In Issue 1 of this mini-series, we considered the key legal risks relating to businesses’ long term sustainability and ESG credentials when dealing with the COVID-19 crisis. In this issue, we consider some practical pointers for mitigating actions where “red flags” are present.
Where businesses are putting all of their efforts into crisis mitigation and survival in response to COVID-19, it is worth considering the importance of balancing short-term mitigation measures with the preservation of long term value and Sustainability and ESG commitments. Anecdotally, we are starting to see initial indications that businesses and investors with better sustainability and ESG performance before the crisis are managing better throughout.
While challenging during times of crisis, consistency is key for all businesses. This is essential not only to ensure businesses are meeting stakeholders’ expectations with respect to human rights and maintaining their reputation and social license to operate but also to ensure crisis responses are taken with a full view of the businesses’ risk profile, including the mitigation of any medium or long-term dispute risks.
Particular “pinch points” for multinationals arising in relation to activities of group entities, subsidiaries, suppliers and/or business partners – and things businesses can do to address them – include:
Public statements and transparency
- Considering what your business’ public position and commitments are in relation to the identification, mitigation and remediation of sustainability and human rights risks. This should be included in the mix of considerations framing actions at different stages of the crisis response.
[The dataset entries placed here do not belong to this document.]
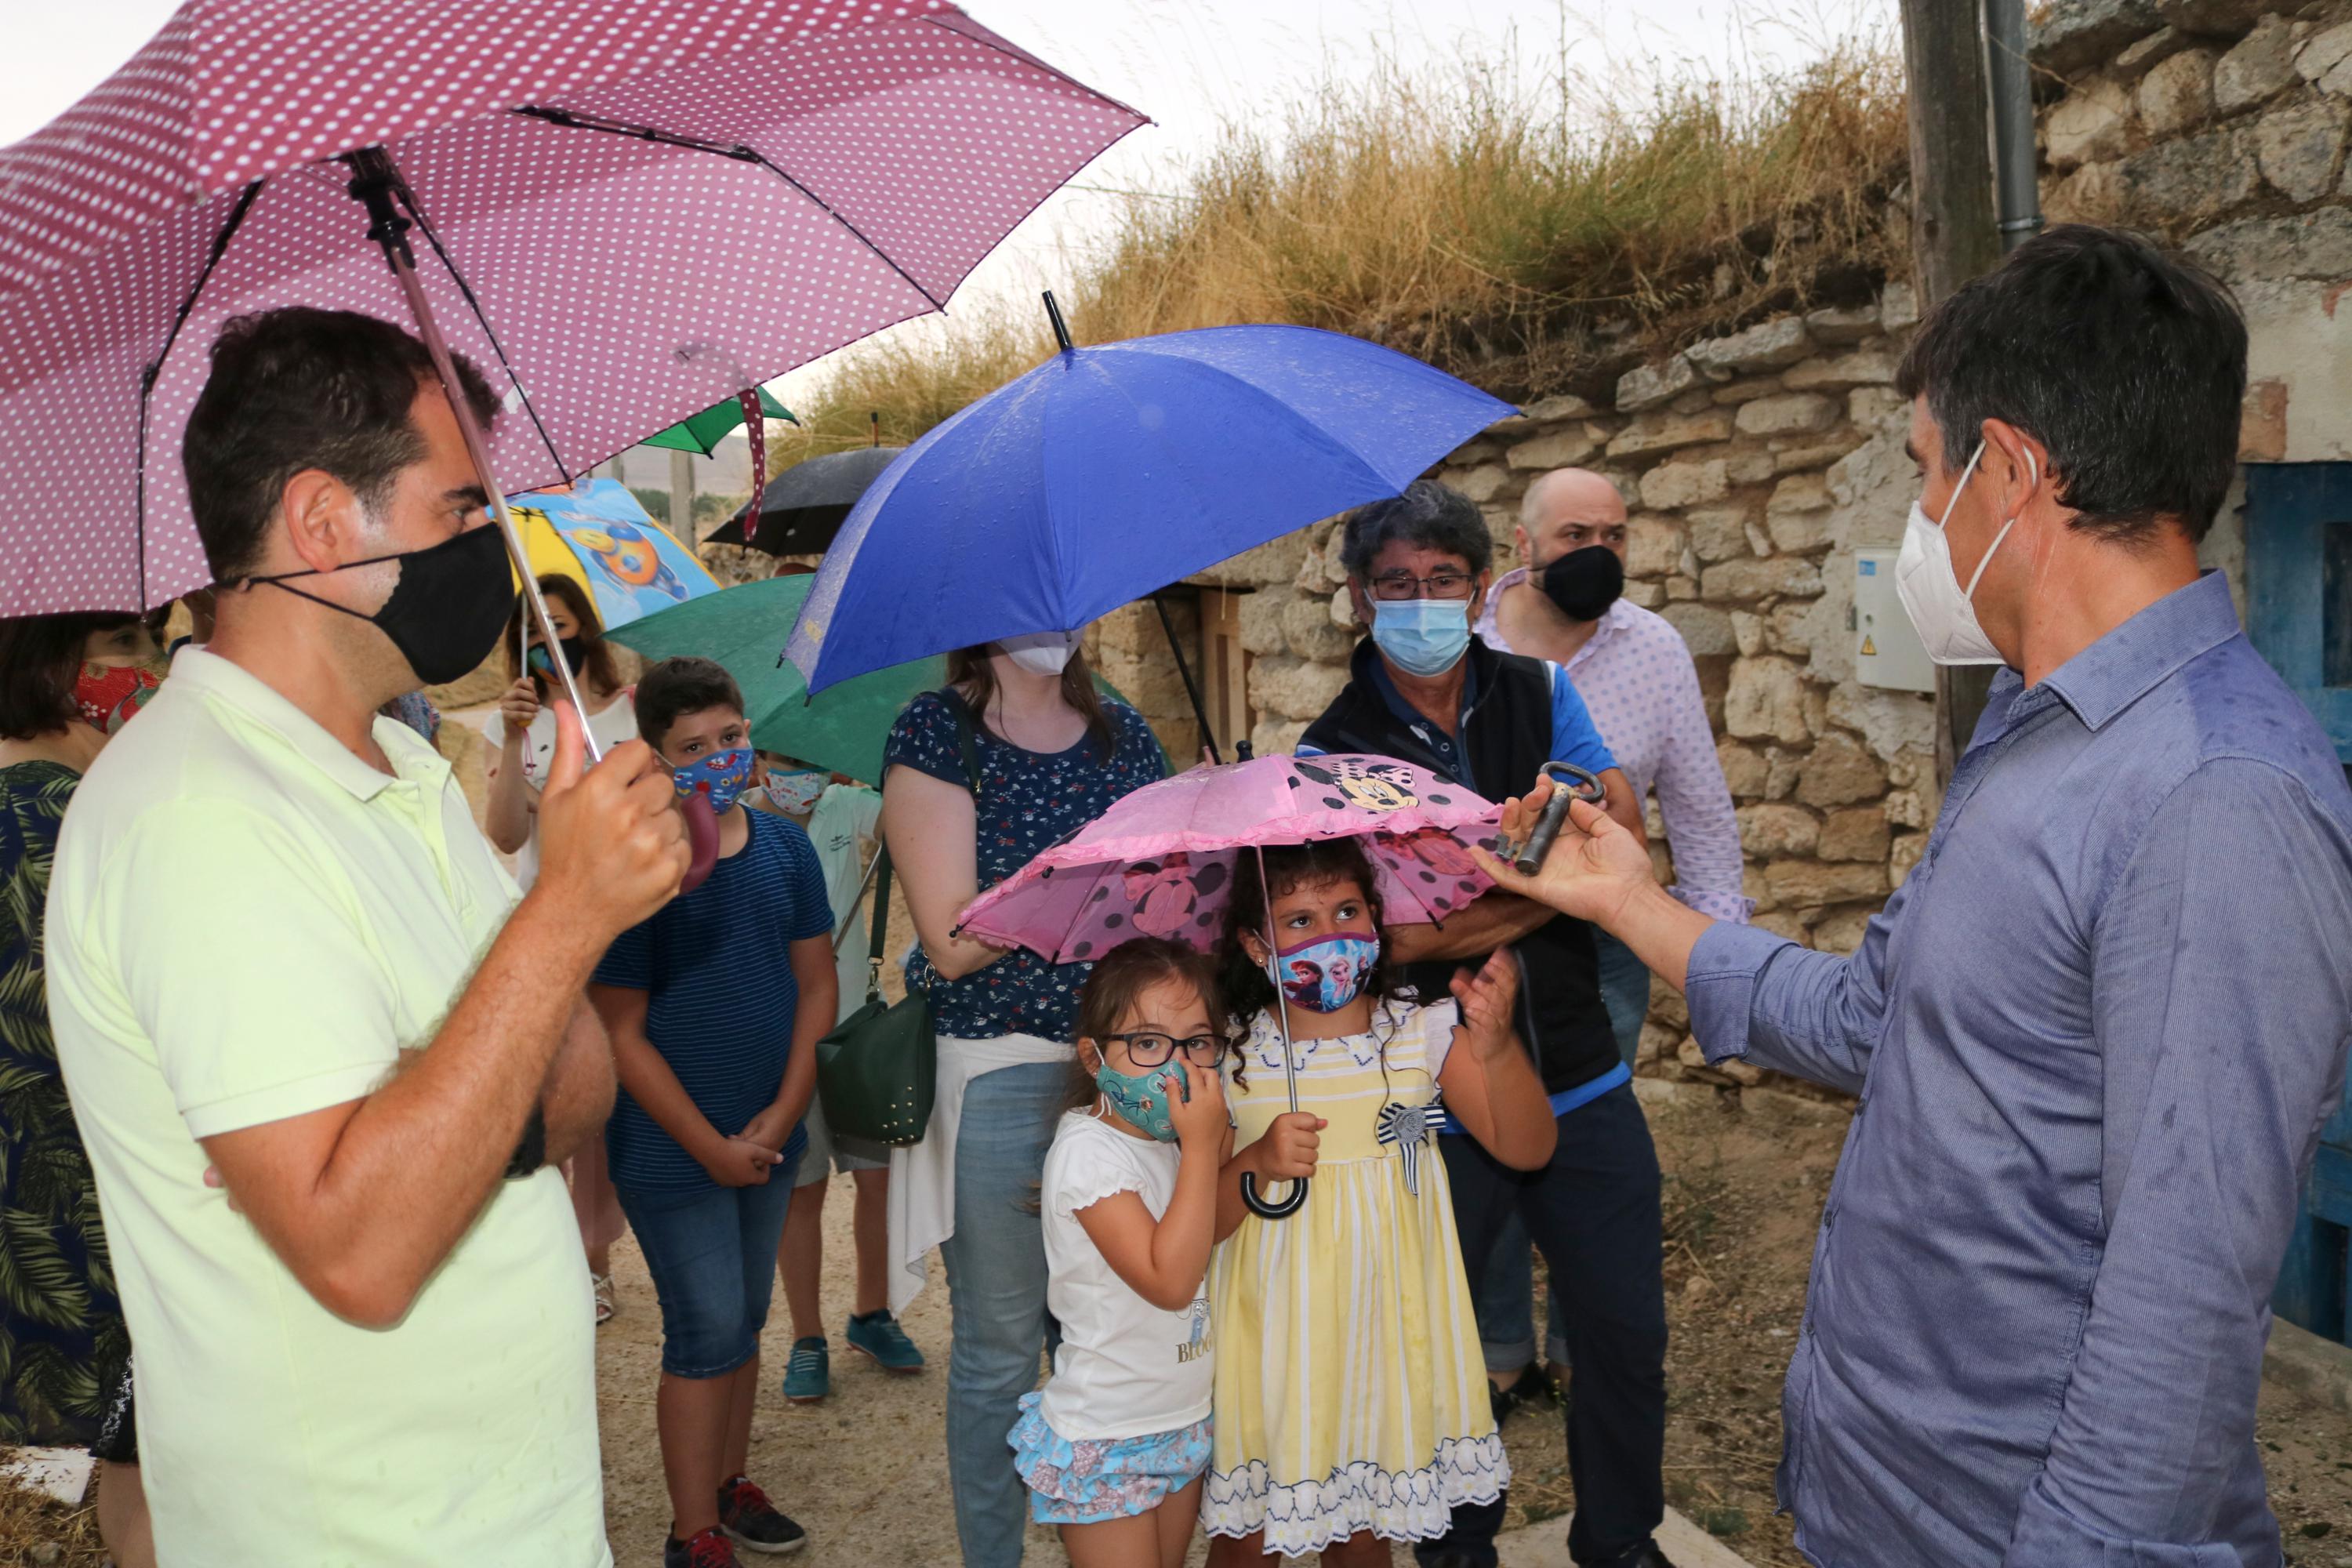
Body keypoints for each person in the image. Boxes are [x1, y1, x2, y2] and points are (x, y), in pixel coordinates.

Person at [1476, 225, 2352, 1567]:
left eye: (1926, 472)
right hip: (1889, 1504)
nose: (1921, 518)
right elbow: (1881, 1020)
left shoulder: (2213, 796)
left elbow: (2182, 1298)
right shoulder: (2036, 730)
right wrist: (1630, 902)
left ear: (2010, 472)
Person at [45, 305, 687, 1566]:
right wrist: (562, 915)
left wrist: (426, 1097)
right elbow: (363, 1245)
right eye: (460, 512)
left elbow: (578, 1087)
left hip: (506, 1519)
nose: (490, 550)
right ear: (324, 522)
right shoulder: (200, 814)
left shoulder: (396, 768)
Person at [1297, 480, 1676, 1568]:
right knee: (1439, 1346)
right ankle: (1457, 1547)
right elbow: (1383, 944)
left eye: (1443, 581)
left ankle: (1620, 1543)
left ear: (1477, 586)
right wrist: (1551, 888)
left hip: (1579, 1067)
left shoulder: (1540, 688)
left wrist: (1477, 910)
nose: (1422, 601)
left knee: (1622, 1332)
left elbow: (1626, 833)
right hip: (1427, 1096)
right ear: (1363, 601)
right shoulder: (1333, 750)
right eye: (1396, 584)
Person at [880, 628, 1167, 1567]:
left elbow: (1166, 911)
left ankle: (1106, 1538)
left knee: (1109, 1333)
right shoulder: (936, 732)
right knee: (1002, 1348)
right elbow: (954, 942)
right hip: (996, 1072)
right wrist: (1086, 871)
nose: (1057, 621)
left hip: (1119, 1077)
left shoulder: (1124, 736)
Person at [1469, 466, 1751, 1421]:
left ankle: (1581, 1341)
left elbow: (1702, 809)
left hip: (1611, 945)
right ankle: (1502, 1346)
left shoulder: (1655, 647)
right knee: (1491, 1128)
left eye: (1617, 534)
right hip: (1488, 937)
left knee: (1589, 1140)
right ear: (1523, 546)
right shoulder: (1460, 643)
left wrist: (1721, 967)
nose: (1599, 552)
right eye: (1576, 533)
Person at [1203, 839, 1559, 1563]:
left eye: (1345, 910)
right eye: (1298, 920)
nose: (1329, 935)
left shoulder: (1415, 1035)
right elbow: (1199, 1220)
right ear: (1252, 943)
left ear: (1376, 920)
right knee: (1248, 1540)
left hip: (1381, 1335)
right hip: (1267, 1339)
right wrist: (1255, 1162)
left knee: (1364, 1534)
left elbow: (1528, 1148)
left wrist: (1494, 1052)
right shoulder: (1228, 1057)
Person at [588, 657, 837, 1568]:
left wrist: (779, 1117)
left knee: (745, 1316)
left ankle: (729, 1484)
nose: (720, 755)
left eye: (730, 736)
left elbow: (817, 987)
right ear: (656, 761)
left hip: (767, 1137)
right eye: (693, 747)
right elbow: (621, 1029)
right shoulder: (647, 874)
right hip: (668, 1150)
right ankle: (690, 1531)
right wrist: (707, 1144)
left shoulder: (786, 849)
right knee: (703, 1328)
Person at [0, 613, 153, 1568]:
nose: (153, 670)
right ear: (64, 667)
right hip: (105, 1208)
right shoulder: (79, 817)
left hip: (29, 1206)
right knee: (156, 1465)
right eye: (131, 646)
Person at [1011, 938, 1228, 1568]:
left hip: (1180, 1420)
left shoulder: (1166, 1142)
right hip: (1107, 1435)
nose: (1176, 1065)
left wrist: (1253, 1161)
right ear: (1094, 1056)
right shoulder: (1090, 1154)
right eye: (1149, 1043)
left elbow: (1203, 1231)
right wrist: (1204, 1147)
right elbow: (1169, 1281)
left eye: (1197, 1042)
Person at [485, 572, 637, 1320]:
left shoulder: (627, 715)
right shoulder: (510, 722)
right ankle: (575, 1263)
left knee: (613, 1101)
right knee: (559, 1102)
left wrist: (574, 803)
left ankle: (611, 1253)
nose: (551, 640)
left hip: (622, 926)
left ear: (588, 628)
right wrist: (513, 741)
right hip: (546, 926)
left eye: (563, 623)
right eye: (535, 628)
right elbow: (508, 833)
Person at [756, 756, 925, 1403]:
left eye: (810, 763)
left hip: (855, 1038)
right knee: (801, 1191)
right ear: (760, 755)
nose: (796, 774)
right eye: (783, 760)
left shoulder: (847, 807)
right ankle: (806, 1337)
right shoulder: (736, 817)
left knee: (878, 1182)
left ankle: (873, 1313)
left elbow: (908, 827)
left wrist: (894, 777)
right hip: (778, 1041)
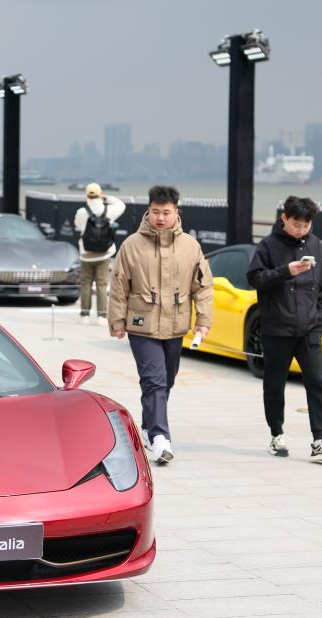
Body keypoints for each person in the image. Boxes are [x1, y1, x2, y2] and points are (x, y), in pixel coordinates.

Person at [108, 185, 213, 465]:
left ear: (176, 212)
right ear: (149, 211)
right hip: (141, 325)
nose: (161, 218)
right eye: (156, 212)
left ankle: (146, 427)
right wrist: (117, 320)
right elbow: (119, 285)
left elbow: (203, 286)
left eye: (166, 212)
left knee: (166, 381)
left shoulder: (190, 246)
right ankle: (160, 438)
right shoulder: (132, 245)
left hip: (176, 325)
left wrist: (203, 321)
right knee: (154, 380)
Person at [247, 196, 322, 462]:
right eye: (296, 224)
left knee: (316, 381)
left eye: (306, 225)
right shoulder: (267, 246)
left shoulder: (316, 246)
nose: (301, 230)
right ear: (284, 218)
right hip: (276, 329)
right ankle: (277, 434)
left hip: (309, 330)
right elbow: (254, 279)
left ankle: (320, 440)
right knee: (275, 383)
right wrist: (285, 271)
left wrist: (319, 321)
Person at [74, 183, 125, 323]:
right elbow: (121, 205)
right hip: (104, 254)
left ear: (87, 195)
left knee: (86, 284)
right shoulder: (109, 210)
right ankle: (101, 316)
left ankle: (84, 315)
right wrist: (106, 198)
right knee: (102, 284)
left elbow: (77, 226)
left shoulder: (81, 212)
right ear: (100, 194)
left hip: (86, 254)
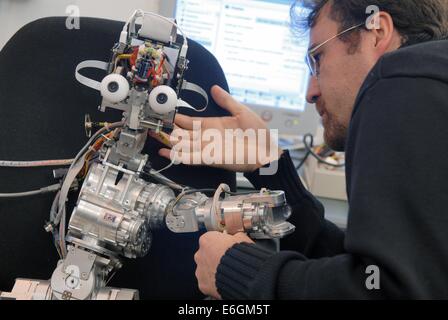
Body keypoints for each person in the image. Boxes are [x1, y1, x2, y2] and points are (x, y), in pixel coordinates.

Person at [152, 0, 448, 299]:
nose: (310, 93)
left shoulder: (402, 81)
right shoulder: (431, 87)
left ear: (377, 32)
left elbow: (384, 290)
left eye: (317, 58)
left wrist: (237, 270)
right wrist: (269, 165)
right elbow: (369, 270)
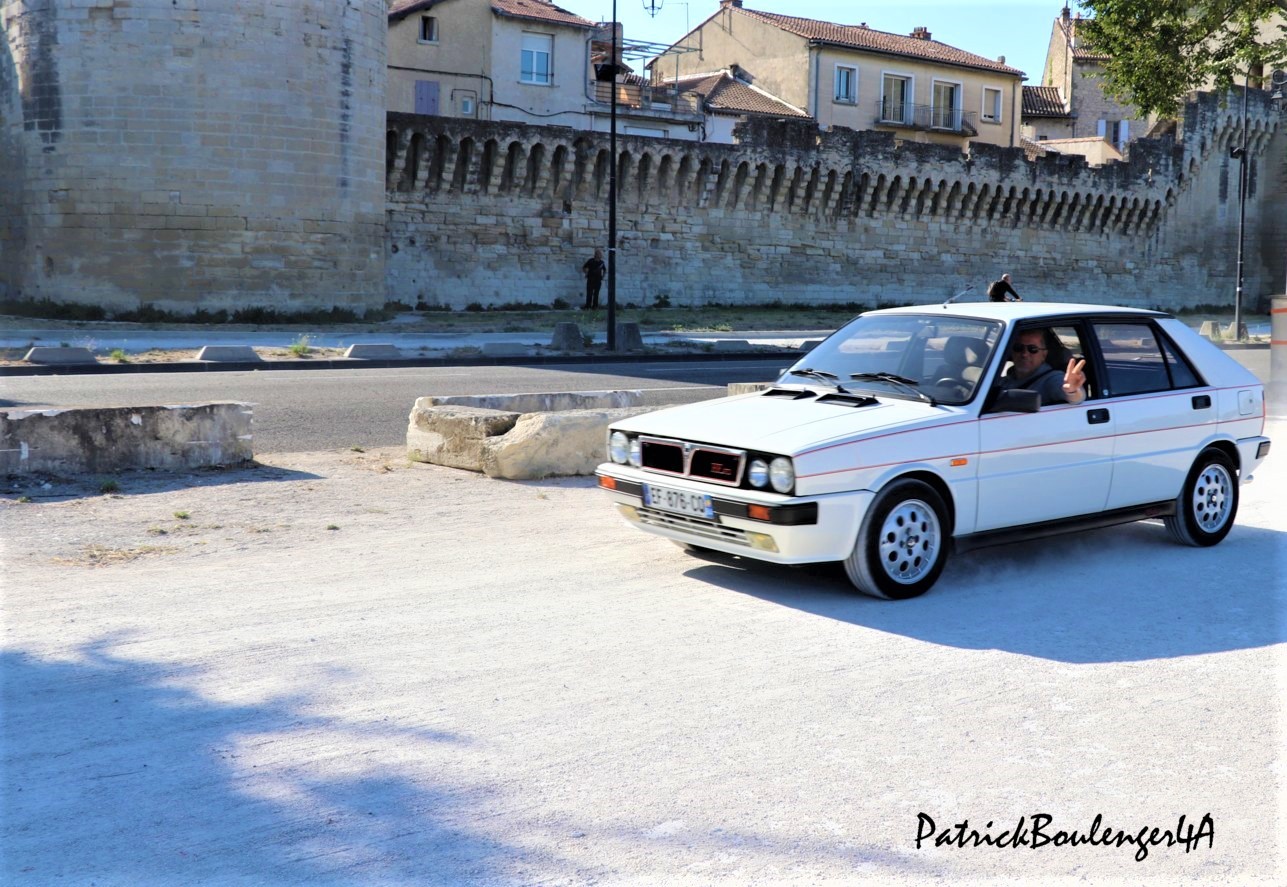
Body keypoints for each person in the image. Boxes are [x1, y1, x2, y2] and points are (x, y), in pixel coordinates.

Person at [998, 328, 1087, 405]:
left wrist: (1072, 391)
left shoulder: (1051, 379)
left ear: (1044, 355)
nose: (1024, 354)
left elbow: (1076, 399)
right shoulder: (1003, 379)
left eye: (1032, 349)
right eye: (1018, 348)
- Maintaining these commitments, or being clear that these cannot be met because of external events. For instance, if certain best practices have to be suspended as a result of the crisis, this should be communicated so that a business cannot later be said to have voluntarily assumed a duty of care which it should have been clear was suspended. For example, where “on the spot” purchases have to be made because of supply chain issues, it will not necessarily be possible to maintain the same level of due diligence and transparency which has previously been mandated.
- Being clear why responses might affect different groups of workers or communities in different ways and taking care to avoid unfair treatment or actions which could prompt claims that stated values and commitments were not met.
Actions taken to protect cash flow or respond to specific risks
- Reviewing risk assessment procedures to ensure red-flags are identified and actual or potential adverse impacts on individuals’ and communities’ human rights are considered in the context of actions taken in response to the crisis. This means a slightly wider framing of risk by identifying risks to people as well as identifying risks to the business, noting that the former can inevitably lead to the latter (for example, risks to local communities may lead to sabotage and business interruption risks).
- Ensuring that localised responses are consistent with public statements and commitments relating to business and human rights issues, sustainability, health and safety and crisis management. For example, when a multinational refers to “all our people” is it really possible to say that the level of response is capable of being the same across all subsidiary companies? And would that ever be appropriate where different jurisdictions, governments and factual scenarios are at play without empowering local stakeholders to respond?
- Considering any connection between continuing, suspending and/or terminating contractual performance and the potential knock on contribution to, for instance, environmental degradation, pollution of land used for communities’ subsistence or the increased incidence of harm or injury to workers and communities. For example, where reduced workforce participation means mandated production methods cannot be maintained to the required standard or where local business partners ignore government and expert advice and require workers to continue working in unsafe conditions or without adequate protections.Conversely, considering the effect of suspending operations altogether, where local communities have become co-dependent on operations.
- Providing for or contributing to remedial outcomes to mitigate impacts resulting from a sudden loss of commercial opportunities or drastic changes in workforce participation. For example, ensuring provision is made for consequential and cumulative impacts on individuals and communities to be remediated promptly so as to mitigate the potential for groups of claimants to emerge and to ensure long-term stability of workforces and communities that may need to be re-engaged post-crisis.
Collaboration and engagement
- Employing collaboration as a strategy to ensure localised responses are appropriate in the context and owned by local stakeholders. For example, engaging with suppliers, customers, industry groups, multi-stakeholder associations, employee representatives, civil society organisations and other local businesses on responses to sector-wide risks will ensure local stakeholders are empowered to respond to risks and local circumstances are considered, for instance, social and/or economic vulnerability, heightened needs of specific worker groups and/or communities, etc.
- Supporting suppliers and business partners with localised responses in a way that empowers local control over issues and is aligned with the standard employed by other reasonable stakeholders. For example, lengthening delivery times for orders already made or in the pipeline to enable more flexible workforce management or exploring governmental support schemes available to mitigate impacts on local workers.